> _Work task_
Please arrange the lines below as a numbered list, dropping the blank lines and the pictures.

:: Exercise data ::

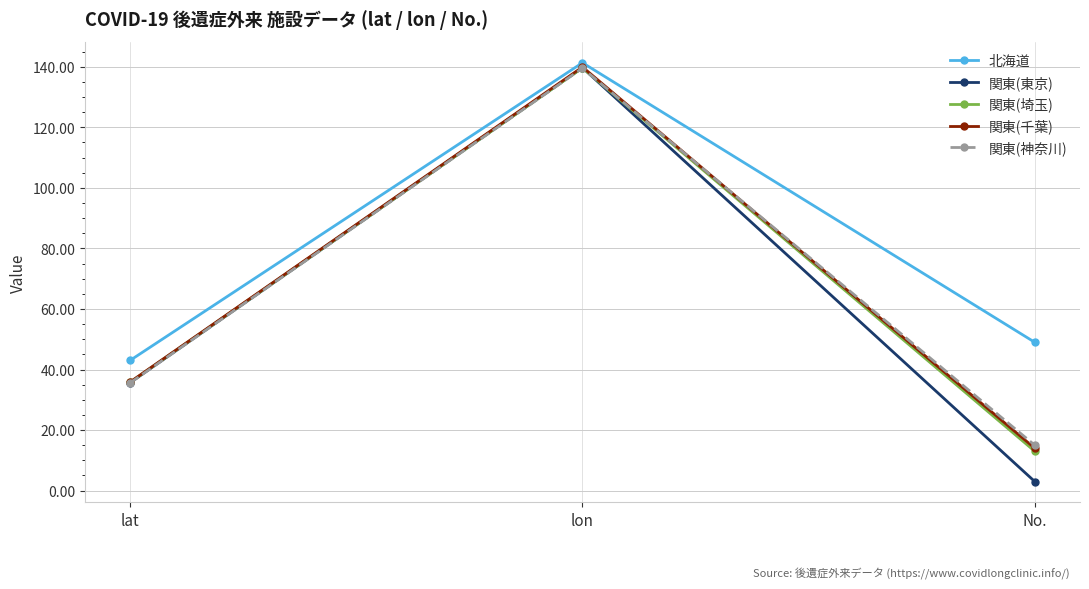

What is the spread (max minus min) of values at lat?

7.4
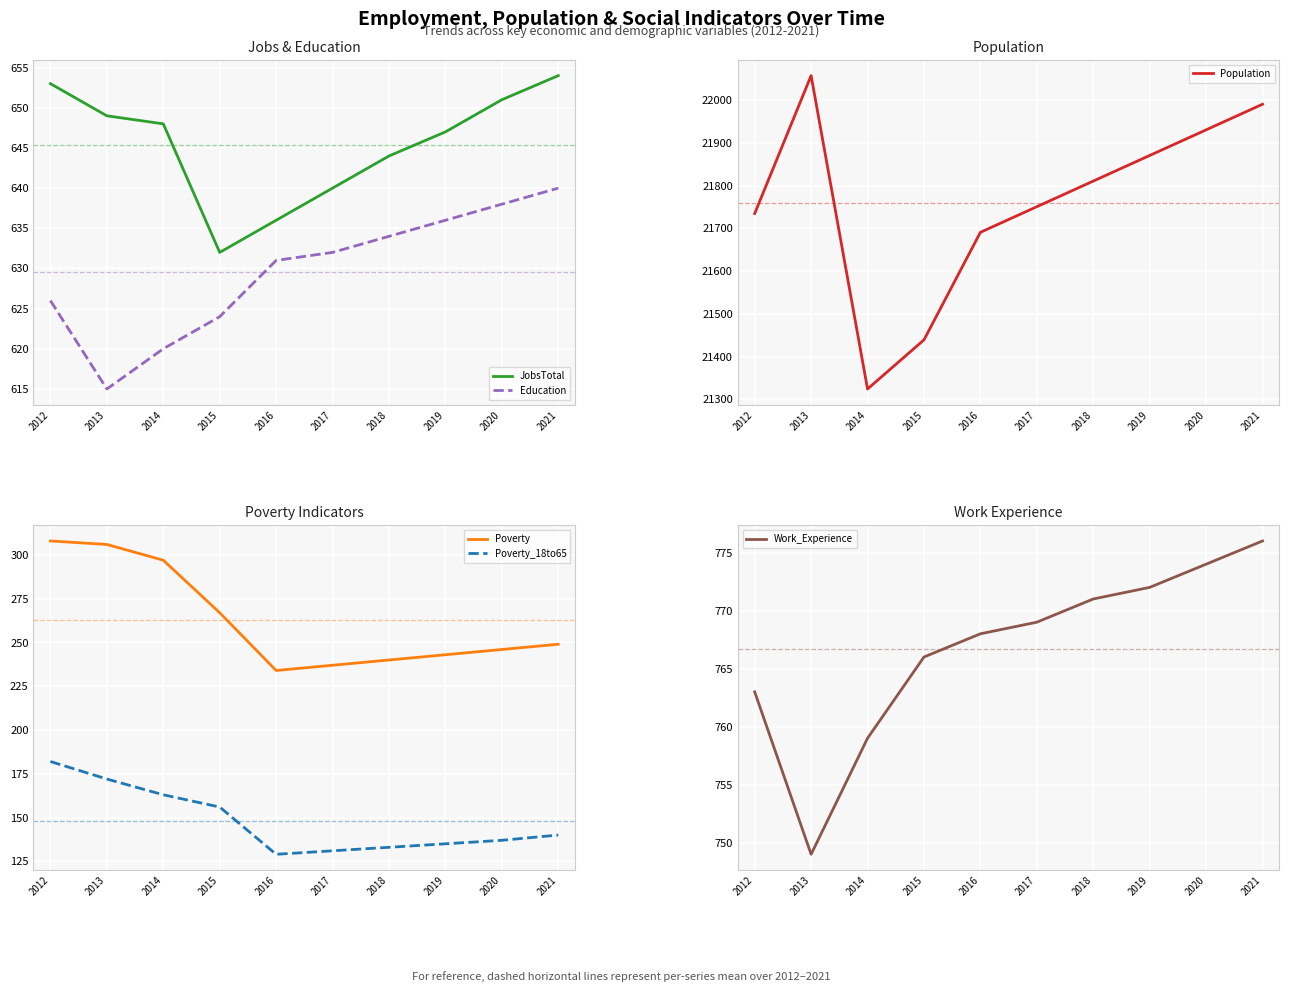

Reading left to right, extract all data points from this chart.

JobsTotal: 2012=653	2013=649	2014=648	2015=632	2016=636	2017=640	2018=644	2019=647	2020=651	2021=654
Education: 2012=626	2013=615	2014=620	2015=624	2016=631	2017=632	2018=634	2019=636	2020=638	2021=640
Population: 2012=21735	2013=22058	2014=21324	2015=21439	2016=21691	2017=21751	2018=21811	2019=21871	2020=21931	2021=21991
Poverty: 2012=308	2013=306	2014=297	2015=267	2016=234	2017=237	2018=240	2019=243	2020=246	2021=249
Poverty_18to65: 2012=182	2013=172	2014=163	2015=156	2016=129	2017=131	2018=133	2019=135	2020=137	2021=140
Work_Experience: 2012=763	2013=749	2014=759	2015=766	2016=768	2017=769	2018=771	2019=772	2020=774	2021=776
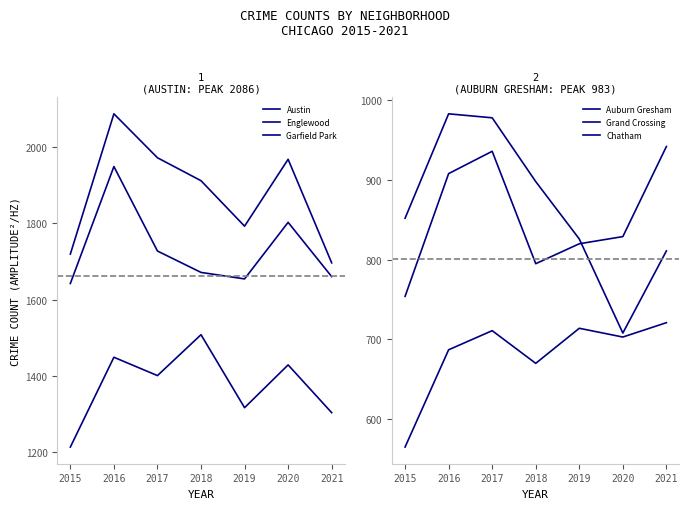

Reading left to right, what are all the values shown in this chart?

Austin: 1719	2086	1971	1911	1792	1967	1696
Englewood: 1642	1948	1727	1671	1654	1802	1660
Garfield Park: 1214	1449	1401	1508	1317	1429	1304
Auburn Gresham: 852	983	978	898	826	708	811
Grand Crossing: 754	908	936	795	820	829	942
Chatham: 565	687	711	670	714	703	721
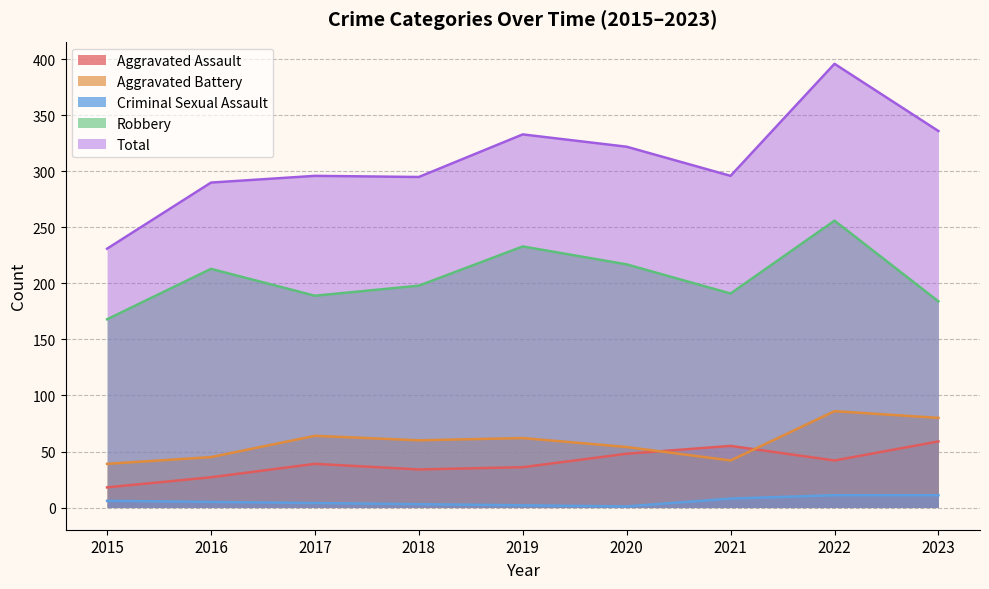

What are all the series names shown in the legend?

Aggravated Assault, Aggravated Battery, Criminal Sexual Assault, Robbery, Total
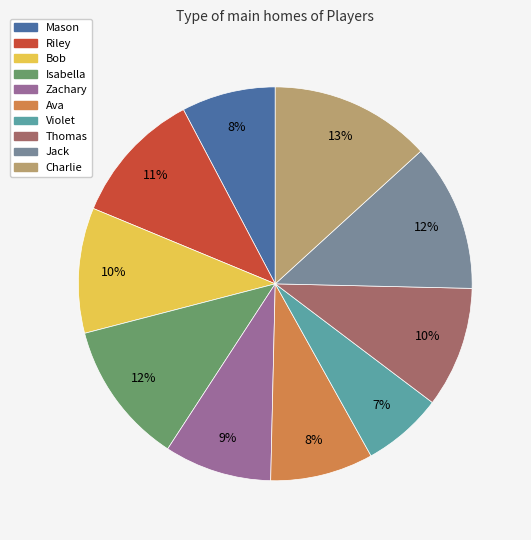

Does any single category account for the majority?

No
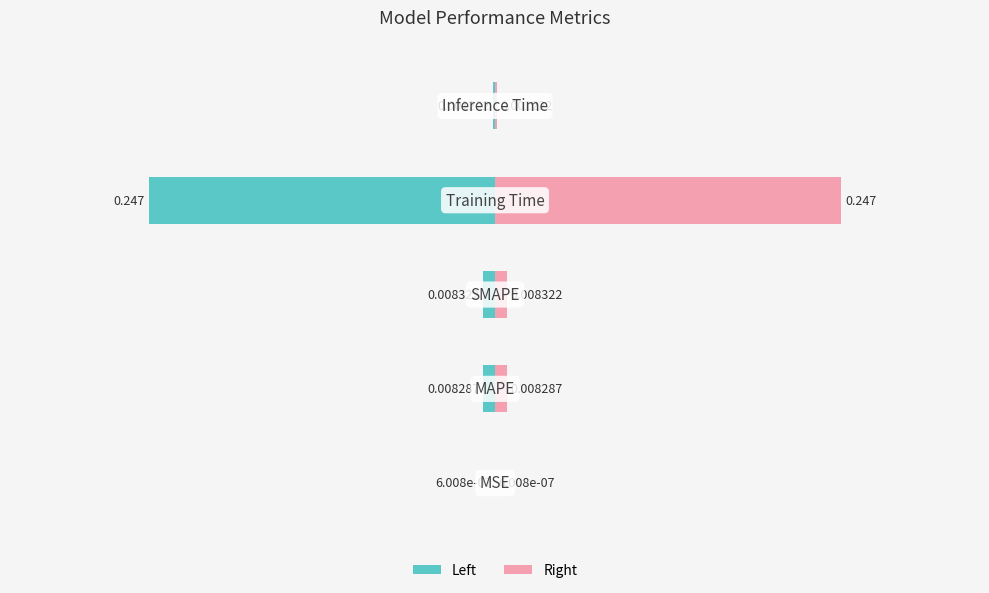

What is the difference between the maximum and minimum values in the col_1 (left) series?

0.2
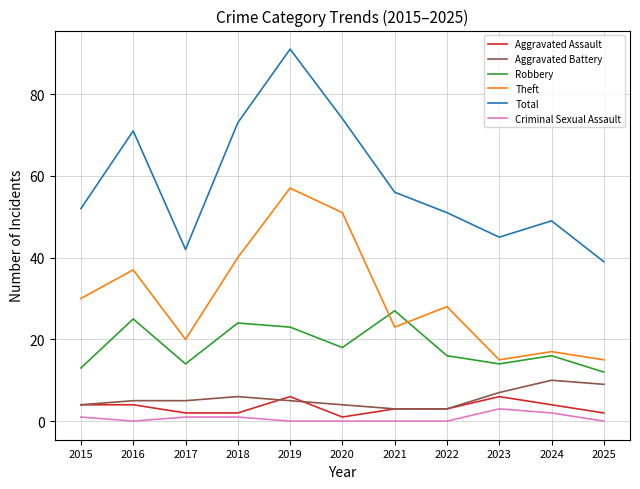

True or false: Robbery and Total intersect in this chart.

False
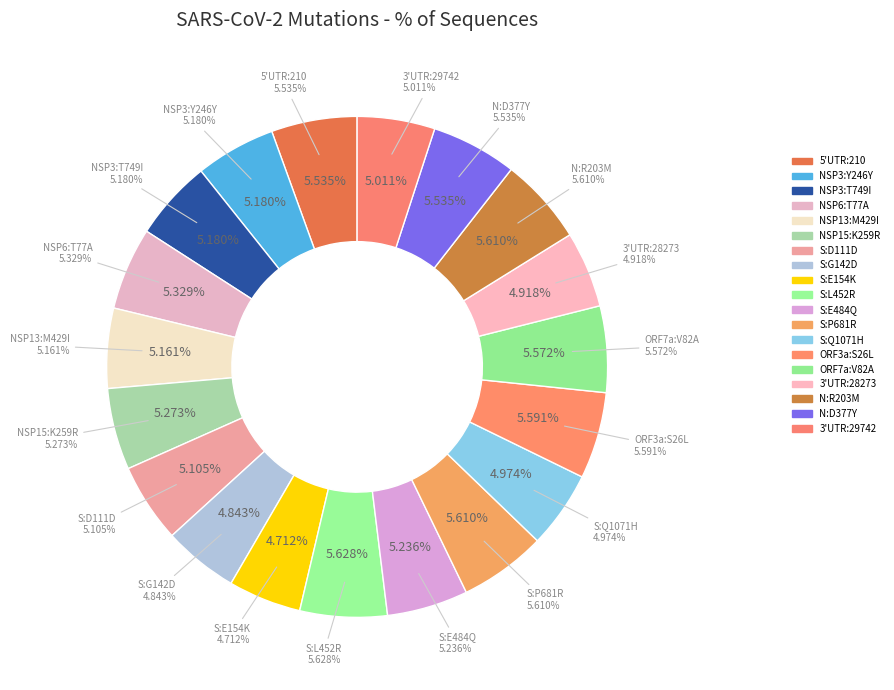

Count the number of slices in the pie.

19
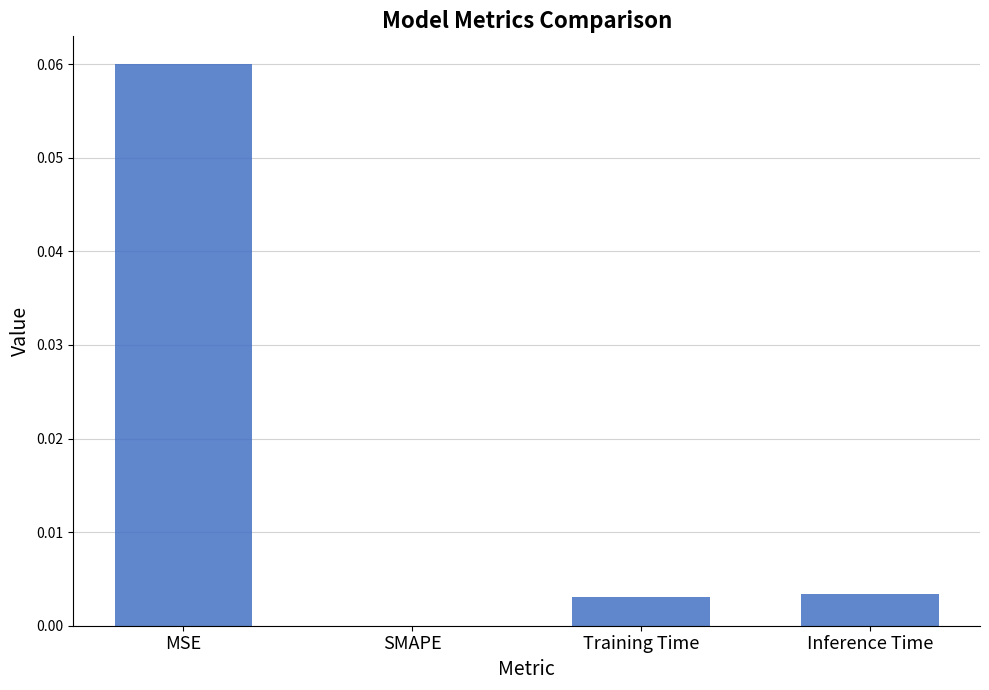

How many positive values are there?

3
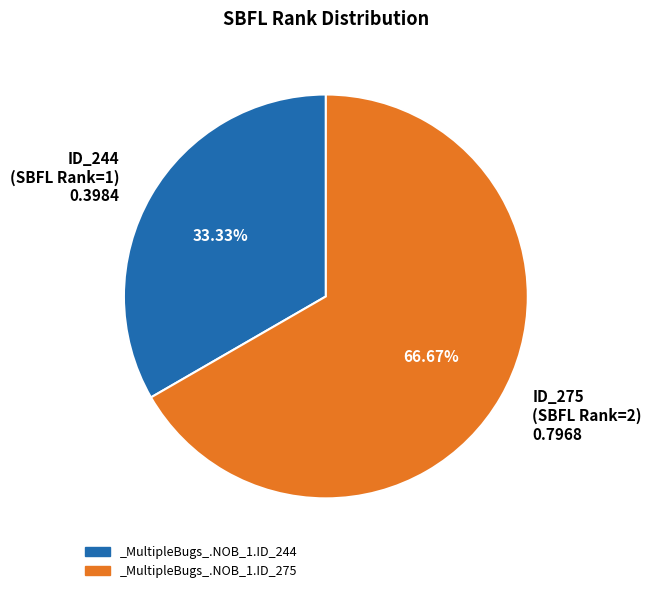

Do ID_275 (SBFL Rank=2) 0.7968 and ID_244 (SBFL Rank=1) 0.3984 together represent more than half of the pie?

Yes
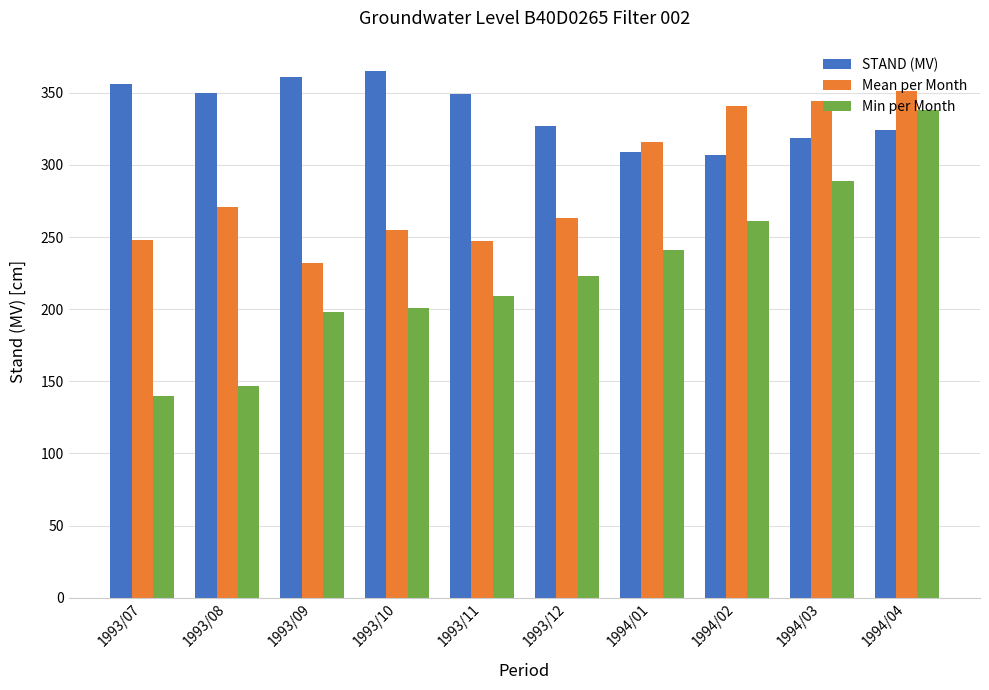

At how many categories does at least one series exceed 208?

10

:::

> _Solution for this task_
1. What is the spread (max minus min) of values at lat?
2. 7.4
3. Reading left to right, extract all data points from this chart.
4. JobsTotal: 2012=653	2013=649	2014=648	2015=632	2016=636	2017=640	2018=644	2019=647	2020=651	2021=654
5. Education: 2012=626	2013=615	2014=620	2015=624	2016=631	2017=632	2018=634	2019=636	2020=638	2021=640
6. Population: 2012=21735	2013=22058	2014=21324	2015=21439	2016=21691	2017=21751	2018=21811	2019=21871	2020=21931	2021=21991
7. Poverty: 2012=308	2013=306	2014=297	2015=267	2016=234	2017=237	2018=240	2019=243	2020=246	2021=249
8. Poverty_18to65: 2012=182	2013=172	2014=163	2015=156	2016=129	2017=131	2018=133	2019=135	2020=137	2021=140
9. Work_Experience: 2012=763	2013=749	2014=759	2015=766	2016=768	2017=769	2018=771	2019=772	2020=774	2021=776
10. Reading left to right, what are all the values shown in this chart?
11. Austin: 1719	2086	1971	1911	1792	1967	1696
12. Englewood: 1642	1948	1727	1671	1654	1802	1660
13. Garfield Park: 1214	1449	1401	1508	1317	1429	1304
14. Auburn Gresham: 852	983	978	898	826	708	811
15. Grand Crossing: 754	908	936	795	820	829	942
16. Chatham: 565	687	711	670	714	703	721
17. What are all the series names shown in the legend?
18. Aggravated Assault, Aggravated Battery, Criminal Sexual Assault, Robbery, Total
19. Does any single category account for the majority?
20. No
21. What is the difference between the maximum and minimum values in the col_1 (left) series?
22. 0.2
23. True or false: Robbery and Total intersect in this chart.
24. False
25. Count the number of slices in the pie.
26. 19
27. How many positive values are there?
28. 3
29. Do ID_275 (SBFL Rank=2) 0.7968 and ID_244 (SBFL Rank=1) 0.3984 together represent more than half of the pie?
30. Yes
31. At how many categories does at least one series exceed 208?
32. 10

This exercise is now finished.